# [PROBLEM TO WORK ON]
Write the entries out exactly, with the final line being the one containing "homossexuais e transgêneros".

# [RECORDS SHOWN]
══════════

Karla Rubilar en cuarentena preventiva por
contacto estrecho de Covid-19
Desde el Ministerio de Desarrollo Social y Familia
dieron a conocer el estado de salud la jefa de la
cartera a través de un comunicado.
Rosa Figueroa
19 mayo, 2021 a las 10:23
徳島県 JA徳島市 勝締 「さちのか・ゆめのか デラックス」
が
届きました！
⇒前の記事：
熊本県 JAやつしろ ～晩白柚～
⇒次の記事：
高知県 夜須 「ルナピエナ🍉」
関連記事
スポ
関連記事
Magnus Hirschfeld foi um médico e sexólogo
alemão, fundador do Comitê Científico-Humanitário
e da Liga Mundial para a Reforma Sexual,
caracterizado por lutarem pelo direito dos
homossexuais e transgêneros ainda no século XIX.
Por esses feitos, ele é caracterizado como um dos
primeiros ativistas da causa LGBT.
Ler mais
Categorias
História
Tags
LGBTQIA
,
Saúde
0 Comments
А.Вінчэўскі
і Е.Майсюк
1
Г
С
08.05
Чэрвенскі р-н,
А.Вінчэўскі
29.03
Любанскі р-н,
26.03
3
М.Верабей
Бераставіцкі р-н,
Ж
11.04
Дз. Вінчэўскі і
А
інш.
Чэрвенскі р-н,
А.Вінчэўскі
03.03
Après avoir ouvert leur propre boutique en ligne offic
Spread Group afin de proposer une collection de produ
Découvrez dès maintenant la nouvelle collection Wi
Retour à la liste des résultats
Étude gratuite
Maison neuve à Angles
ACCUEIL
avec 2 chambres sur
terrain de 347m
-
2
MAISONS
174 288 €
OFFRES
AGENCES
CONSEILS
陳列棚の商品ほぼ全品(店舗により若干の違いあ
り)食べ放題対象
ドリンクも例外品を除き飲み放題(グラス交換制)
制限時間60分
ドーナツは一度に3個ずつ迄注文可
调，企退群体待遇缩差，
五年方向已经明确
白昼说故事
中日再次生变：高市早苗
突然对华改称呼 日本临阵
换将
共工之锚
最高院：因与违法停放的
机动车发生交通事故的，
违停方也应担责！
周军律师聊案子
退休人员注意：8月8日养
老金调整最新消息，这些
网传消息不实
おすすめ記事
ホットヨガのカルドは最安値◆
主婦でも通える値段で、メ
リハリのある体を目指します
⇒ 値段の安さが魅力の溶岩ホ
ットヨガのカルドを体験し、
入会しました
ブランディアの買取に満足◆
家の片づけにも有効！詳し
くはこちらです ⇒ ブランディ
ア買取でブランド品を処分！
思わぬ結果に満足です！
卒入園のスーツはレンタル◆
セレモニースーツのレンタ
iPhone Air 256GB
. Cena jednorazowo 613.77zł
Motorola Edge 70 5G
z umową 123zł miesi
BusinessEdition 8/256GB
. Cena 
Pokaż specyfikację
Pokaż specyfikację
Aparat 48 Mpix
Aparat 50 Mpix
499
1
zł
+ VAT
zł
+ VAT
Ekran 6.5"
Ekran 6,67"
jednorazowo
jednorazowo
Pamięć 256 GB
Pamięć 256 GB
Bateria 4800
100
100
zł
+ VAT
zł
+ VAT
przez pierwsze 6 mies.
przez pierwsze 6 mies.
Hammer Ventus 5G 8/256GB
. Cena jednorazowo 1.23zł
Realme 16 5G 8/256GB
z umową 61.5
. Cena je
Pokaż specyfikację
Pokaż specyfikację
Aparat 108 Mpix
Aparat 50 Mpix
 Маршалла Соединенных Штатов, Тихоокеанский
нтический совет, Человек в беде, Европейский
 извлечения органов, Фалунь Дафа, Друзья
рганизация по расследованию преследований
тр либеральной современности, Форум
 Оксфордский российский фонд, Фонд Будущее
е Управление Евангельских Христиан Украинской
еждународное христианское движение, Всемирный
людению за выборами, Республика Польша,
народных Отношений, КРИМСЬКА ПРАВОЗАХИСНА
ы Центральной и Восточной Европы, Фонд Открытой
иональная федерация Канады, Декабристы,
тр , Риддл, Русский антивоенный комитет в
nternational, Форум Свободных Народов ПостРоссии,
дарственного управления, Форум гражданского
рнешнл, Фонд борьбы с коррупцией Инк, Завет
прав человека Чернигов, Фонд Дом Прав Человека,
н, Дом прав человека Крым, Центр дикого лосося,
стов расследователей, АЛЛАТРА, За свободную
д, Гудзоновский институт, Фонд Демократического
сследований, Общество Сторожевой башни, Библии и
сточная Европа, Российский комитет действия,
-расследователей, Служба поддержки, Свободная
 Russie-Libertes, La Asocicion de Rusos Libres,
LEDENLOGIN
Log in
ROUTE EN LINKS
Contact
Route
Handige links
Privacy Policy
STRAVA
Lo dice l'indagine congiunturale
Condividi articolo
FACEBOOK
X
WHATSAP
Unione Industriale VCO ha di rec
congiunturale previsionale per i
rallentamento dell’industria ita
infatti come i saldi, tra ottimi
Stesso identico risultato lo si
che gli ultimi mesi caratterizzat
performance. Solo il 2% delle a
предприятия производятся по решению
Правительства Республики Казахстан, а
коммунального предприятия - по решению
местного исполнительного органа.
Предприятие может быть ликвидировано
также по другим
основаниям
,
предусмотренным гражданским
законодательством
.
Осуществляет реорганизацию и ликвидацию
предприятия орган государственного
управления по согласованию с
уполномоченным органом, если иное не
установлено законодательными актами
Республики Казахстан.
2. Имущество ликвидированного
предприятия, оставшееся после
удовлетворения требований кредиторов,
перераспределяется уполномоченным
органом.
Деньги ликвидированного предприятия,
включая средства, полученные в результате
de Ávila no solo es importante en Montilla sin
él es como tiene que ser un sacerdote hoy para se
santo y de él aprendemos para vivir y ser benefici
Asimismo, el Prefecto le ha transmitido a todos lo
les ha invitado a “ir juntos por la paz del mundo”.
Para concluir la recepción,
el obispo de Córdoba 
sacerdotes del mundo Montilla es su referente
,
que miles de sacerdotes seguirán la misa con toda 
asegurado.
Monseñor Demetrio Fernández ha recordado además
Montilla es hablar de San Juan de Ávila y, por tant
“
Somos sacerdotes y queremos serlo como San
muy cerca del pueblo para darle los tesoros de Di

══════════

# [EXPECTED ANSWER]
Karla Rubilar en cuarentena preventiva por
contacto estrecho de Covid-19
Desde el Ministerio de Desarrollo Social y Familia
dieron a conocer el estado de salud la jefa de la
cartera a través de un comunicado.
Rosa Figueroa
19 mayo, 2021 a las 10:23
徳島県 JA徳島市 勝締 「さちのか・ゆめのか デラックス」
が
届きました！
⇒前の記事：
熊本県 JAやつしろ ～晩白柚～
⇒次の記事：
高知県 夜須 「ルナピエナ🍉」
関連記事
スポ
関連記事
Magnus Hirschfeld foi um médico e sexólogo
alemão, fundador do Comitê Científico-Humanitário
e da Liga Mundial para a Reforma Sexual,
caracterizado por lutarem pelo direito dos
homossexuais e transgêneros ainda no século XIX.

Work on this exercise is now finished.